• [PROMPT]
In the listing below, write out exactly each line from the first through the one containing "[455,249,533,263] switches ->".

• [DATA FOR THE TASK]
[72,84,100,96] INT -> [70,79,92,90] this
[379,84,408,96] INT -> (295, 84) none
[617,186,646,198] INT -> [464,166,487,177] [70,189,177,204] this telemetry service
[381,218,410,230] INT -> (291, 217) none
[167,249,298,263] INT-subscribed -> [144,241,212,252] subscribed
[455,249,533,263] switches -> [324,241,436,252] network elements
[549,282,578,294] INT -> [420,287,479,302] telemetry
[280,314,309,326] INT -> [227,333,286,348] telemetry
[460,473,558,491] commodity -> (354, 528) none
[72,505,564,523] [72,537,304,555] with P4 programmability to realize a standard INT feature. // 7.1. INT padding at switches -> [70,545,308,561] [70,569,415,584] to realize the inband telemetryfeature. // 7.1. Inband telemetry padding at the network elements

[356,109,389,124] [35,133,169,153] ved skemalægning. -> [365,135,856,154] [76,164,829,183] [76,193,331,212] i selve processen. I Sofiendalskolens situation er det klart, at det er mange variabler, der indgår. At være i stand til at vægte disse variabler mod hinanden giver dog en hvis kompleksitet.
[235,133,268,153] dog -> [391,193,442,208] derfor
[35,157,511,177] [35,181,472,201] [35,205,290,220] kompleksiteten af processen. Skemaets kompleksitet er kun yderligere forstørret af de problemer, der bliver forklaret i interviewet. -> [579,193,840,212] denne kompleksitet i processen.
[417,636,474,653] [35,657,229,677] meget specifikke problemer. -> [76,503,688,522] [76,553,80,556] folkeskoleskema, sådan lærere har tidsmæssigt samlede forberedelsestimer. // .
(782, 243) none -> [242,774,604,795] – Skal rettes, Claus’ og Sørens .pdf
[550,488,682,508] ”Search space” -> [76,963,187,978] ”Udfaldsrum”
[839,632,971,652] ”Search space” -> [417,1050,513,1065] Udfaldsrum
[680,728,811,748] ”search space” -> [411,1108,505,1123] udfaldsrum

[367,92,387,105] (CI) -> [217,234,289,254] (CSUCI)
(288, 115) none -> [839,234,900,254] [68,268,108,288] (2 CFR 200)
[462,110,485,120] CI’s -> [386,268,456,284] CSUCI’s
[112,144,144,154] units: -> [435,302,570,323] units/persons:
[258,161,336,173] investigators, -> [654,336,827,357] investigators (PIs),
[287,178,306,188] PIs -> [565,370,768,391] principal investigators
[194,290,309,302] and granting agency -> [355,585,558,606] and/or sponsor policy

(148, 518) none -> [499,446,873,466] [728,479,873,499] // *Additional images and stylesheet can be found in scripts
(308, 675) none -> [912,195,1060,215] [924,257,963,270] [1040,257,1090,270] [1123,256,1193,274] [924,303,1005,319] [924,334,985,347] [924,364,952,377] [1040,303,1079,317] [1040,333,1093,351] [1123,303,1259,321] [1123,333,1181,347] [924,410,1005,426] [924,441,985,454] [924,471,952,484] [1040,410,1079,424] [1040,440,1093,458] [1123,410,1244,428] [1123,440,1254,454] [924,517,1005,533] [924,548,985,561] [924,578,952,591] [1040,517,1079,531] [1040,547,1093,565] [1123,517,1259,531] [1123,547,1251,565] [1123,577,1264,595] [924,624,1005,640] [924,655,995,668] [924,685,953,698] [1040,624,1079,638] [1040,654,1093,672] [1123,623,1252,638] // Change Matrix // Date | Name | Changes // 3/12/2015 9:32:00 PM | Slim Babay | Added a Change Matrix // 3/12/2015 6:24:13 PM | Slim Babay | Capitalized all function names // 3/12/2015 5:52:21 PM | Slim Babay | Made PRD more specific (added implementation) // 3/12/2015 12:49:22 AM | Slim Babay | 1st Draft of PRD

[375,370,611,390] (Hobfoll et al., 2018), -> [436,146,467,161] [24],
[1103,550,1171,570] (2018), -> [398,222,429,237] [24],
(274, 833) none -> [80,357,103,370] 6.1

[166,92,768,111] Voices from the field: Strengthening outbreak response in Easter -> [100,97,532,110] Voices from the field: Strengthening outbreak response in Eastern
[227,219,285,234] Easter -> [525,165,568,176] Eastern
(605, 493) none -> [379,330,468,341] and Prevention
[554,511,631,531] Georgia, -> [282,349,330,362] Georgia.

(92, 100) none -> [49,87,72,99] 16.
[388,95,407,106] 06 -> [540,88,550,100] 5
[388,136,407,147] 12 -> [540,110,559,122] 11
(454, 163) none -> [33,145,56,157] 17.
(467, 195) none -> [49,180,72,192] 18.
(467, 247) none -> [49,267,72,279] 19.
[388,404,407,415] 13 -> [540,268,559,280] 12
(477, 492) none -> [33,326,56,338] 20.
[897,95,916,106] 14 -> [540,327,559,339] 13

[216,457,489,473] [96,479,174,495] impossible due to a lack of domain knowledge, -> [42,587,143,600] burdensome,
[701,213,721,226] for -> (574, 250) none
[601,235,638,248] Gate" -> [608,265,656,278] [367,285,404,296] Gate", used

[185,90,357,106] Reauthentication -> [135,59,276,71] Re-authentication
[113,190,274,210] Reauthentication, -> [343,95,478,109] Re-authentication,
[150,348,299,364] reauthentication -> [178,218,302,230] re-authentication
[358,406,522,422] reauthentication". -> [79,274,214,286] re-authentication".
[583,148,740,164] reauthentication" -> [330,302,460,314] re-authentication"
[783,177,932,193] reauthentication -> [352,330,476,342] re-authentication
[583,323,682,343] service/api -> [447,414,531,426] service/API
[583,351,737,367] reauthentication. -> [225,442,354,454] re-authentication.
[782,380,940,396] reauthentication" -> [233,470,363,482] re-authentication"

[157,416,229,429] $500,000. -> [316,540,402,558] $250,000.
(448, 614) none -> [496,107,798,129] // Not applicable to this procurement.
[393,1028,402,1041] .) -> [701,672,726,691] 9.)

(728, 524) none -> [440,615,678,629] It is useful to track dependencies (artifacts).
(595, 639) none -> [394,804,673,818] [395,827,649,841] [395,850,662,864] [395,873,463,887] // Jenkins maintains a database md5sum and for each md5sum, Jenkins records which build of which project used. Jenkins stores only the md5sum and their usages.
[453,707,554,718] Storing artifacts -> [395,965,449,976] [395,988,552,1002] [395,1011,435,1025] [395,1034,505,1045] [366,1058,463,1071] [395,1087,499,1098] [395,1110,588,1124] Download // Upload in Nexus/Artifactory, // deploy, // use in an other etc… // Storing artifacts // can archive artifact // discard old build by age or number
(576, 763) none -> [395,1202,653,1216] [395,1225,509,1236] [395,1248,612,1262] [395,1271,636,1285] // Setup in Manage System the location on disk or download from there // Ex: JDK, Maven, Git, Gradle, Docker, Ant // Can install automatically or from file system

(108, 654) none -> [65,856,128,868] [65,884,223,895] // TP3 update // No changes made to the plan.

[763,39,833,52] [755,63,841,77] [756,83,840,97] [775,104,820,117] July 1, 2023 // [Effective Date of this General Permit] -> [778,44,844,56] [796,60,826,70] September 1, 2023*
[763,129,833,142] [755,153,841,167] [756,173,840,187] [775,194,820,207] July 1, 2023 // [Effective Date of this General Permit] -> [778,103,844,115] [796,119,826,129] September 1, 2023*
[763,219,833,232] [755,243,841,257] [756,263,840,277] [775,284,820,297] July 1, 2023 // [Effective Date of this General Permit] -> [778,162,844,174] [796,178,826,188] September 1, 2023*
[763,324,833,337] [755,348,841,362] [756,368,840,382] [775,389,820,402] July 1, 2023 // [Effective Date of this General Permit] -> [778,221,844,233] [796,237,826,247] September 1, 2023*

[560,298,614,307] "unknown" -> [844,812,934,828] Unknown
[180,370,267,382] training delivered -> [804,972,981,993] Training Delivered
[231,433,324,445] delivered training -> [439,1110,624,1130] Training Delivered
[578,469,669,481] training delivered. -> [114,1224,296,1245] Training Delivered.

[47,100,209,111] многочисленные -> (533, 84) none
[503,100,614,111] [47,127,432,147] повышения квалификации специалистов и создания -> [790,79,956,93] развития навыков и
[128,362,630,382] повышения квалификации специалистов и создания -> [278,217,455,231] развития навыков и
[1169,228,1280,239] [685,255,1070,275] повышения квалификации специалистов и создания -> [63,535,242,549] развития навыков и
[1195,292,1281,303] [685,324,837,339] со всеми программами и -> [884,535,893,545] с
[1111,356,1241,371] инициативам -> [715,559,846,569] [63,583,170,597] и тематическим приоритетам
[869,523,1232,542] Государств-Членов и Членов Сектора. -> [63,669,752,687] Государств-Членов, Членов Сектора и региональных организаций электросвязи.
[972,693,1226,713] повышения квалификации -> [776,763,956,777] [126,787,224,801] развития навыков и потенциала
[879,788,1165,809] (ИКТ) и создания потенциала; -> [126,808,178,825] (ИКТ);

• [RESPONSE TO THIS EXERCISE]
[72,84,100,96] INT -> [70,79,92,90] this
[379,84,408,96] INT -> (295, 84) none
[617,186,646,198] INT -> [464,166,487,177] [70,189,177,204] this telemetry service
[381,218,410,230] INT -> (291, 217) none
[167,249,298,263] INT-subscribed -> [144,241,212,252] subscribed
[455,249,533,263] switches -> [324,241,436,252] network elements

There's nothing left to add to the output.